Measuring the I/O speed for comparison was found to be difficult on HECToR. CrayPAT, Cray's profiling tool did not handle well the case of netCDF/HDF5 API calls. Thus we resorted to using calls to the MPI_Wtime routine to measure the elapsed time for both serial and parallel I/O.
We show results for the case of 128 processes on 4 nodes, fully packed at 32 processes per node.
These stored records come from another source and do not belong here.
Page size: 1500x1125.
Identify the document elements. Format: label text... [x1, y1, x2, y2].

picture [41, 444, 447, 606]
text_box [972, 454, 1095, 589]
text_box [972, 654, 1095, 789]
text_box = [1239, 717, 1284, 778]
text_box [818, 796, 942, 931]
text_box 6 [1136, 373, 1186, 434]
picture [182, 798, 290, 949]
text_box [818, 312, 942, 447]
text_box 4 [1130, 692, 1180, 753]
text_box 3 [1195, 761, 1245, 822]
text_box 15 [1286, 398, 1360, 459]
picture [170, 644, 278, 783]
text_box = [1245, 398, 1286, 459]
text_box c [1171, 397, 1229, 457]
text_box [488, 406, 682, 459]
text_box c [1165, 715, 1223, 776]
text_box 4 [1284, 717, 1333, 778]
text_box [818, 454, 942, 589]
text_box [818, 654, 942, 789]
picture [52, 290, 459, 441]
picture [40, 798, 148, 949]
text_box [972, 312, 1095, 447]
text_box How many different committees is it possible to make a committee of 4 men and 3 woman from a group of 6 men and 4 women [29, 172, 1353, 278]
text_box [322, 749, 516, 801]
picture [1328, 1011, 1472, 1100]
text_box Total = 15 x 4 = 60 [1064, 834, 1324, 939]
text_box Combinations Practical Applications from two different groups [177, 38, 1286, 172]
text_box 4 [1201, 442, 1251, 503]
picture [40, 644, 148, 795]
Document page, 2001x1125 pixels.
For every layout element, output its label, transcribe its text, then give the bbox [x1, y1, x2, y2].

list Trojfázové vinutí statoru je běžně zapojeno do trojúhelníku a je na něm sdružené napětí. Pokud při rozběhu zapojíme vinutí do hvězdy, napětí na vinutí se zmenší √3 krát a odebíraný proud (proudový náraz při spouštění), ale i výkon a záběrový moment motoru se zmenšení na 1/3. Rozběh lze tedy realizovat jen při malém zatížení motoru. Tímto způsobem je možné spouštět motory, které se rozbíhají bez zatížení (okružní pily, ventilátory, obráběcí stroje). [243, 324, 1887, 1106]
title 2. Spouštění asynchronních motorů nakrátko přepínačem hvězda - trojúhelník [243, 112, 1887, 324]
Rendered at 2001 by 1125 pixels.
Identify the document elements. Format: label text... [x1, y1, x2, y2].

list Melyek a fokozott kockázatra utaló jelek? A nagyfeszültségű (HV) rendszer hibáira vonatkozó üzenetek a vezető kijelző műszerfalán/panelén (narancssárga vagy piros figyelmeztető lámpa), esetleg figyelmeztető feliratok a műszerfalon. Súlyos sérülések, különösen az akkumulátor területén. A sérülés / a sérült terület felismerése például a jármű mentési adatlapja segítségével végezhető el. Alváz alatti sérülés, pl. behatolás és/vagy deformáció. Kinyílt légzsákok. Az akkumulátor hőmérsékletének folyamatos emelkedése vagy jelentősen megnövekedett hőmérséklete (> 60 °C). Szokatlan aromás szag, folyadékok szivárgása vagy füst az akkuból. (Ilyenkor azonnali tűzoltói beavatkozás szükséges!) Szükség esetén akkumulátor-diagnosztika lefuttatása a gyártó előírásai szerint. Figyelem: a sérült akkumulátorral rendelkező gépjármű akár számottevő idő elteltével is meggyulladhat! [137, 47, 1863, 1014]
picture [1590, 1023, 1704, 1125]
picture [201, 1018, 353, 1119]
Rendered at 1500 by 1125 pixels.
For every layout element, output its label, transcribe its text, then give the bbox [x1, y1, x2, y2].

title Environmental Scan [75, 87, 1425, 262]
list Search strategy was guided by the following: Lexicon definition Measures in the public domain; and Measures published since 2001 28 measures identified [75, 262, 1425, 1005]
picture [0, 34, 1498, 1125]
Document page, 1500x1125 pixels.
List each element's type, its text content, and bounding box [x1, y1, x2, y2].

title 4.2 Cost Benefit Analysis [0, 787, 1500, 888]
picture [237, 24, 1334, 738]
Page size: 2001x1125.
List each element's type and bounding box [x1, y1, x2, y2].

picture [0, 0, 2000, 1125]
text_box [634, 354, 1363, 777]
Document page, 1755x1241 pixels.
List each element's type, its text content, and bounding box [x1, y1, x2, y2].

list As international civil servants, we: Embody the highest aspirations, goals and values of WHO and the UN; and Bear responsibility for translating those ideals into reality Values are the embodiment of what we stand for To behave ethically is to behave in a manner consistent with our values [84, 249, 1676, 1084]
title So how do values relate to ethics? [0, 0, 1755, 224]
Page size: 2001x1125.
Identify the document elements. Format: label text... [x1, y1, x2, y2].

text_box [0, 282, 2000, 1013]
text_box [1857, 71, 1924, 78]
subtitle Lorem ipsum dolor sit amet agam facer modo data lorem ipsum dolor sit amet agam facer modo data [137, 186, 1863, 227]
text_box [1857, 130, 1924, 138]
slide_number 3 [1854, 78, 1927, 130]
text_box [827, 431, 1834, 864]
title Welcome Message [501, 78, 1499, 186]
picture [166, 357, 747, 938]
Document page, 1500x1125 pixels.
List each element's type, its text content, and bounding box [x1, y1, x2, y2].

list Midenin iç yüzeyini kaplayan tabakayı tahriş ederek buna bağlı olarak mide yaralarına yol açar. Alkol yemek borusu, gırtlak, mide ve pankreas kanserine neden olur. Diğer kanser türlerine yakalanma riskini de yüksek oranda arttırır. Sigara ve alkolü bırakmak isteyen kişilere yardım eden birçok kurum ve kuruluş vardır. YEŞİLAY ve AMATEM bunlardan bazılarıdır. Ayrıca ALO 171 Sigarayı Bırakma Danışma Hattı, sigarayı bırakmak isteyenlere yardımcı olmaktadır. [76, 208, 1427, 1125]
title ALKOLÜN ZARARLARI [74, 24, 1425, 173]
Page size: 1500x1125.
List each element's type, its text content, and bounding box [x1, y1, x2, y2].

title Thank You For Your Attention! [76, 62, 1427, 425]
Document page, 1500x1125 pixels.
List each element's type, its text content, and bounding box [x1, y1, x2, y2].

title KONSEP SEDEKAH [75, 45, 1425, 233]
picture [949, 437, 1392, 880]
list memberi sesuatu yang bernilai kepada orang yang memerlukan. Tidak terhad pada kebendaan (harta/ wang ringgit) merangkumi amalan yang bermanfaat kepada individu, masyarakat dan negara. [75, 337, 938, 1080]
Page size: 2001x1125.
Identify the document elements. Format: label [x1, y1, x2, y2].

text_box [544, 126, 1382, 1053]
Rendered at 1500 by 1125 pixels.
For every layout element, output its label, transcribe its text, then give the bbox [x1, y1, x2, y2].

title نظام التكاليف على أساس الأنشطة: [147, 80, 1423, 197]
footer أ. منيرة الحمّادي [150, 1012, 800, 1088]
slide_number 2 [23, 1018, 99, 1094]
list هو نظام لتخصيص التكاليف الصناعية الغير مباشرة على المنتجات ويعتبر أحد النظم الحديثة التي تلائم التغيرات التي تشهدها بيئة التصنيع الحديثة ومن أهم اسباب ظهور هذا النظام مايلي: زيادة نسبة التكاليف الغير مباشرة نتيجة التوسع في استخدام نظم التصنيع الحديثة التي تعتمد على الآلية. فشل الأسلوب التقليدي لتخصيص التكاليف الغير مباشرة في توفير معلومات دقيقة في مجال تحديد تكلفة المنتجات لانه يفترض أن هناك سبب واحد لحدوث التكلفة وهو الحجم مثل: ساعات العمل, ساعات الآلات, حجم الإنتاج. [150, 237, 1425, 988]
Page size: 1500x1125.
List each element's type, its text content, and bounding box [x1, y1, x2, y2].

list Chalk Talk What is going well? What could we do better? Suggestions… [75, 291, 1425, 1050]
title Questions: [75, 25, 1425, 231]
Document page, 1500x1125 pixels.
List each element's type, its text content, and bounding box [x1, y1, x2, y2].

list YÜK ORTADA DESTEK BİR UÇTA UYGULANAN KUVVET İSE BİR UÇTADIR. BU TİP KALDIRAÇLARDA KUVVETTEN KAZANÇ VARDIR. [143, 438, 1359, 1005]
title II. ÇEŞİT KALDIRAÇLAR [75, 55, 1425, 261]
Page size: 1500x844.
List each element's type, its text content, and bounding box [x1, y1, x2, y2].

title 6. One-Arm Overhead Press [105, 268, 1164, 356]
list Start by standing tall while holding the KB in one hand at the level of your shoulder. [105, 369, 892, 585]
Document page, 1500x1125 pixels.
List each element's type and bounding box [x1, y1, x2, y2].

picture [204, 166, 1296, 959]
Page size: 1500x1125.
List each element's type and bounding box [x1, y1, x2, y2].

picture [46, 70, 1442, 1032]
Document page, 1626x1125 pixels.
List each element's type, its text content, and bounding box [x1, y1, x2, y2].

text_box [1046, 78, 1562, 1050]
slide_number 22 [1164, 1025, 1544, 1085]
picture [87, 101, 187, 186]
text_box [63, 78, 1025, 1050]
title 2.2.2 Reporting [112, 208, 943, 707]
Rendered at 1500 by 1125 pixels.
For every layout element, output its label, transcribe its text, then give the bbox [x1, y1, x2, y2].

Where times for each parallel process were not equal, we show the worst case result recorded. For the serial case, we show the elapsed time on the master process. We time only calls to read or write functions, ie fprintf/fscanf or nc_put_vara/nc_get_vara and not associated stores to memory, calls to transformation routines or counter increments, which are identical between versions.
|
|
As can be seen from both Tables 1 & 2, the relative I/O speed for the parallel case is much worse than that of the serial case, however, the absolute time is much lower and represents a significant speedup.
|
From Figure 2 we can see that the solver scales almost identically for the parallel and serial case. The total wall clock time for calculations using the new parallel I/O routines scales much better than those using the serial I/O routines although it is still not as close to linear as the solver alone, indicating that there may still be gains to be found by further optimising the parallel I/O. The speedup over a single core for serial I/O is 22 and for parallel I/O is 90. The speedup of the solver alone is 180.